The Glasgowits, Part I: Guy Hasson Seagull

In the beginning there was nothing, and out of the nothing came a complete flight plan, along with flight tickets, insurance and whatnot, which were all designed to take us in the maximum speed and safety to the city of Aberdeen, Scotland. I gave Guy a call, therefore, to make some inquiries. “Tell me,” said I, “why exactly are we going to Aberdeen, Scotland?” “Because of the science fiction convention, I believe.” “Have you taken into consideration the fact that the convention is actually located in Glasgow?” “What do you mean, ‘Glasgow’?” “I mean the city in which the convention will take place.” “Isn’t it Aberdeen?” “Glasgow.” “You’re putting me on!” “No I’m not!” “Shit!”

The day of the flight arrived. Guy and I are having one final phone call to settle the petty details – things we shouldn’t forget to take with us, how and when we arrive at the airport, etc.

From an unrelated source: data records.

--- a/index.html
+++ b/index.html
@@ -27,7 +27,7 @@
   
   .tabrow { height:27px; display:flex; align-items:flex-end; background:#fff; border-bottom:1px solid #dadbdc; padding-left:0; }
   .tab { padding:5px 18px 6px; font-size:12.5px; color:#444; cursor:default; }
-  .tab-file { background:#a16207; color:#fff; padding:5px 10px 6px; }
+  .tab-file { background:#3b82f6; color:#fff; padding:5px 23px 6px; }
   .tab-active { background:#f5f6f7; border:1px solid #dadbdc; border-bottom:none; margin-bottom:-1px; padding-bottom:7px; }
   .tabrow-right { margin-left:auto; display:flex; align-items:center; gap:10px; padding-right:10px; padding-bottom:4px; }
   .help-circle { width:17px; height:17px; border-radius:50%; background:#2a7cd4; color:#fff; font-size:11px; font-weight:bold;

Having settled all that, I tell him that I just had a talk with Lavie, who’ll be arriving from London by car and meet us tomorrow – i.e. the day of our arrival – sometime in the evening. “You mean two days from now,” said Guy. “I definitely mean tomorrow,” I said. “But we fly only tomorrow night!” “No, my dear. We fly tonight.” “You’re putting me on!” “No I’m not!” “Shit!”

The flight was almost uneventful. Guy managed to extract some innocent fun out of the overhead switches, trying to turn on the reading light and doing everything else instead. There was also a very interesting episode which involved a most entertaining search for small change in all of one’s inner and outer pockets, including the shoes. Also, Guy kept trying on me his scottish accent: “Theshe are the voyagesh of the shtarrrship enterprrrishe…” But I made him stop.

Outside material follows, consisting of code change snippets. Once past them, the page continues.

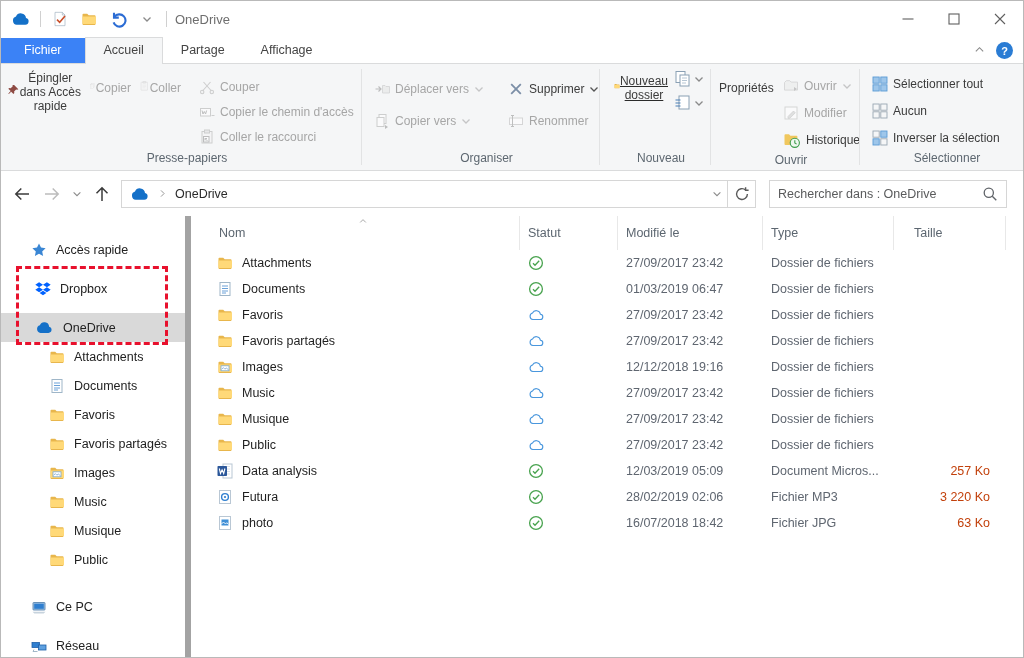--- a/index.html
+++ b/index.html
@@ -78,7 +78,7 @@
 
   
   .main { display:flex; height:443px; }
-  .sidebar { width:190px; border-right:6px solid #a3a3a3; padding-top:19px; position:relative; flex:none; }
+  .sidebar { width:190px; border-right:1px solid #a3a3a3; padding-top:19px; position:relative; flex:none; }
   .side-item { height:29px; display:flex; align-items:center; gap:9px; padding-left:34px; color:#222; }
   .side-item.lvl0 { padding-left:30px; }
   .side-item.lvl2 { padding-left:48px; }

Yesterday, having arrived safely at Glasgow, we found a hotel, and indeed met Lavie and his jolly London friends, John, Russel and Nicole, and there was great rejoicing. Guy tried his scottish accent on Lavie, and the latter started crying about having to cope with that kind of thing for five or six hours of driving, since John and Russel are actors. I therefore immediately bombed him with my own collection of exquisite scottish phrases, starring “Fer fucks sakes, Billy” and “Fer crrying out laud!” After he finished crying, Lavie limited his conversation to the lovely hotel rooms he and his friends got by some special deal or other. My suggestion that he marries his hotel room was not received nicely. All this took place while eating a nice italian dinner. Afterwards the Londoners went to have some rest, while our Tremendous Trio went to have a beer and a chat in a local pub. Lavie was really excited about the fact that, as opposed to London pubs, this place seemed to be operating in hours later then midnight, upon which declaration the pub was closed and everyone driven out.